» SOURCE DOCUMENT:
CATALYTIC ASYMMETRIC DIAMINATION OF STYRENES

The preparation of 2-aryl-3-fluoropyridine via decarboxylative cross-coupling reaction has been very challenging despite the advantages of stability, atom-economy, and the readily availability of the carboxylic acids as coupling partners. A collaborative work by L. J. Goossen et al. at Ruhr University in Germany and the Pfizer group in Groton, USA (J. Org. Chem. 2017, 82, 3917) have reported a decarboxylative Cu/Pd-catalyzed cross-coupling of 3-substituted picolinic acid with (hetero)aryl halides. The team carried out a systematic experimentation and discovered optimal conditions for the reaction. The use of Pd(COD)Cl2 (5 mol %), DavePhos (15 mol %), and Cu2O (5 mol %) in DMSO at 130 °C provided a wide range of reactivity with various substituted aryl bromides and chlorides. The chloro-substituted substrate, in general, gave lower yields compared to the aryl bromides. However, the greater structural diversity of chlorides coupled with their generally being less expensive commercially than their bromide counterparts, provides more utility to the reported protocol. In addition, modified conditions were necessary for other less reactive substrates such as 3-methoxy- and 3-unsubstituted-picolate. Likewise, picolinic acids that were substituted at the 4-, 5-, and 6-positions were unreactive to the standard conditions. Nonetheless, the protocol gives convenient access to 3-substituted arylpyridines, which provide synthetic hubs for further derivatization.

» INFORMATION SUPPLIED:
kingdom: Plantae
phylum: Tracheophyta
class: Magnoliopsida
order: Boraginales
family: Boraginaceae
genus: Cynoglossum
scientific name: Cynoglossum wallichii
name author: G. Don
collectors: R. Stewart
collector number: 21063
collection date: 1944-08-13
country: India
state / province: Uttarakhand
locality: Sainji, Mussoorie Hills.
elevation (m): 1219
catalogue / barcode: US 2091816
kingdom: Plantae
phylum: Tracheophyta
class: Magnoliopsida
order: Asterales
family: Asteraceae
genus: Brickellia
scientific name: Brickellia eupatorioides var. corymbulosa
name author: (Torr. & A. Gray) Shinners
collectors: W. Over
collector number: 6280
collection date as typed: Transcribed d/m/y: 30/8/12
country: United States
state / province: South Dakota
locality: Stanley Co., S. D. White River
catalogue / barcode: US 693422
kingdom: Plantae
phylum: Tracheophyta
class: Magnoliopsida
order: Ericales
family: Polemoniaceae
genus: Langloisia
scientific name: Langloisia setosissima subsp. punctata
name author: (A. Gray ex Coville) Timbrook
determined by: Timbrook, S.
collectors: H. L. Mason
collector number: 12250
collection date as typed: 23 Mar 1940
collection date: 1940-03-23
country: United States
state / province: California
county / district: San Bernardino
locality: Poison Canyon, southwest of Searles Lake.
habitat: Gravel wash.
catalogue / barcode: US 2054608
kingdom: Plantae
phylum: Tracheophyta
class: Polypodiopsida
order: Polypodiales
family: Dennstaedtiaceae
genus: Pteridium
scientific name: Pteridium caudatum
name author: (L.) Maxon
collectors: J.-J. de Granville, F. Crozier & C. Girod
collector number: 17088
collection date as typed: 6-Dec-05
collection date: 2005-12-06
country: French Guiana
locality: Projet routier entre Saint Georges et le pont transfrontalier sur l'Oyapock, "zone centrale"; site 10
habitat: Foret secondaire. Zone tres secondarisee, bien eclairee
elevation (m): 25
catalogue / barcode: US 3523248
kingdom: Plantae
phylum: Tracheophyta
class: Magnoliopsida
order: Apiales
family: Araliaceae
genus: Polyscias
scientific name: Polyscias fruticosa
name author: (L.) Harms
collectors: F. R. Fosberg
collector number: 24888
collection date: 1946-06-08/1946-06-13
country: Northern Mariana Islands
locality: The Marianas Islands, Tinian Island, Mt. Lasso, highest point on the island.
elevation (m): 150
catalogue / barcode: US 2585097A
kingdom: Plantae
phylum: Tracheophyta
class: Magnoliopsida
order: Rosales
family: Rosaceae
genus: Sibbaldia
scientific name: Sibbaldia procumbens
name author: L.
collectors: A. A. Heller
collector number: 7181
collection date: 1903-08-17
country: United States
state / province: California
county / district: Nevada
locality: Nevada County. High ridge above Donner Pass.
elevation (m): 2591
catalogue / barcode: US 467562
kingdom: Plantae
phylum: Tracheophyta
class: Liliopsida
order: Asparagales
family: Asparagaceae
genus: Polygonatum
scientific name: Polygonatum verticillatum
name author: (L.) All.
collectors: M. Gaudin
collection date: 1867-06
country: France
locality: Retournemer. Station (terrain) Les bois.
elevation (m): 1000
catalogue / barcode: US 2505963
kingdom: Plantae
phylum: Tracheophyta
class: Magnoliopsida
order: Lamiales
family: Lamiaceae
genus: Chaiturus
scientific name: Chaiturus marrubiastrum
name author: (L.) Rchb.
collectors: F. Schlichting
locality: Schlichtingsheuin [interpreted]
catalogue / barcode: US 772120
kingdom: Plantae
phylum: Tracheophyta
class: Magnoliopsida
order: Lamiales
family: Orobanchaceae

» EXERCISE: Do the following statements agree with the passage on decarboxylative cross-coupling? For each, answer yes or no and quote the words of the passage that decide it. (a) Chloro-substituted substrates generally gave higher yields than aryl bromides. (b) Picolinic acids substituted at the 4-, 5-, and 6-positions did not react under the standard conditions. (c) The optimal conditions used DMSO at 130 °C.

» THE COMPLETED TASK:
(a) No: "The chloro-substituted substrate, in general, gave lower yields compared to the aryl bromides."
(b) Yes: "picolinic acids that were substituted at the 4-, 5-, and 6-positions were unreactive to the standard conditions."
(c) Yes: "in DMSO at 130 °C"